We have a consent form they must sign for us to send a fax or mailing so we 
could use that for emailing also. We can still send the data encrypted and give 
them the password over the phone.

James
  ----- Original Message ----- 
  From: paul d 
  To: NT System Admin Issues 
  Sent: Friday, May 14, 2010 8:47 AM
  Subject: RE: HIPAA Question


  They're usually referred to as Privacy or Security officers.  For example, a 
CISO.  For HIPAA, there can also be a compliance officer.
  And, to the OP, you'll eventually have to come up with some way to 
electronically deliver the data as it's part of the meaningful use act; you 
have to be able to give a patient their medical record by electronic means if 
they so desire.


------------------------------------------------------------------------------
  Subject: RE: HIPAA Question
  Date: Fri, 14 May 2010 10:09:32 +0100
  From: [email protected]
  To: [email protected]


  Good God please don't do that!  Password protected Word documents do not 
stand up to scrutiny.

  I don't work withy HIPAA at all, but I have worked within UK FSA and DPA 
guidelines for PII type data.  If the patient demands it, you can send it 
unencrypted (we did this with voice recordings on CD .. policy was all CDs/DVDs 
had to be encrypted, but if a customer demanded a recording of a call we could 
send an audio CD via Registered Post (they must sign)).

  Personally, I would advise the patient of the issues around this action and 
offer to post it via some recorded method.  If they wanted it electronically - 
perhaps you have some portal they can register on and log into to retrieve 
results?  If it has to be email, they could send you an email requesting it 
that you respond to (helps with audit trail).  I would suggest encryption - we 
use S/MIME a lot as it's easy for users in comparison to PGP and the like.

  Whatever you do, it should be based on having a policy and something your 
data protection officer (do you have such people in the US!?) and legal team 
are happy with.  Going outside the loop tends to get you fired if it goes pear 
shaped ...



  a



------------------------------------------------------------------------------
  From: John Cook [mailto:[email protected]] 
  Sent: 13 May 2010 21:34
  To: NT System Admin Issues
  Subject: Re: HIPAA Question


  Put it into a passworded Word doc and verbally give them the password. 
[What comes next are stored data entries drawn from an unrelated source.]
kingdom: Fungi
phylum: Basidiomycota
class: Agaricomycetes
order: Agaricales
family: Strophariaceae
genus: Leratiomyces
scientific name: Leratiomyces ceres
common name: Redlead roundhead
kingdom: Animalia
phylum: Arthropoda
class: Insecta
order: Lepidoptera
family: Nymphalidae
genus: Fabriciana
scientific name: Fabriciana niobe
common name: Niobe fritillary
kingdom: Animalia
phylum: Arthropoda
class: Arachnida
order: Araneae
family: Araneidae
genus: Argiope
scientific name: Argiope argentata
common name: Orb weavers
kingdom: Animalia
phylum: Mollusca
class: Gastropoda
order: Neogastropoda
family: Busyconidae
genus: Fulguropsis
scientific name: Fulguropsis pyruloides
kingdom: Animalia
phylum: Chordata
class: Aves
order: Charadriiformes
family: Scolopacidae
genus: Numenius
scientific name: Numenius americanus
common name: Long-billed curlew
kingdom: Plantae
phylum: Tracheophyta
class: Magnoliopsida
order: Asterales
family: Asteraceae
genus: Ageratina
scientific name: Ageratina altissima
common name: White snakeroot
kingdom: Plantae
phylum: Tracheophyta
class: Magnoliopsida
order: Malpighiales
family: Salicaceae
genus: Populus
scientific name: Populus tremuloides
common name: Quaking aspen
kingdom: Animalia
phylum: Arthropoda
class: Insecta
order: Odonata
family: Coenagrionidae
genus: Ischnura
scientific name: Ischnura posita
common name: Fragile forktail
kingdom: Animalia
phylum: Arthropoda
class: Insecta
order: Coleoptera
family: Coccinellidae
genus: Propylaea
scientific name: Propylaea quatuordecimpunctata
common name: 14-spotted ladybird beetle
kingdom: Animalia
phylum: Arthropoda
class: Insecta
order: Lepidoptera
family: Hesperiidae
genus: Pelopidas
------------------------------------------------------------------------------
  From: James Kerr <[email protected]> 
  To: NT System Admin Issues <[email protected]> 
  Sent: Thu May 13 15:22:20 2010
  Subject: HIPAA Question 


  Guys, I have a quick HIPAA question. We work with people infected with HIV. A 
patient that lives out of state is asking us to email him info about his viral 
load. Any suggestions for how to email that info or get that info to him 
somehow? If the email content doesn't contain identifying info, is it ok?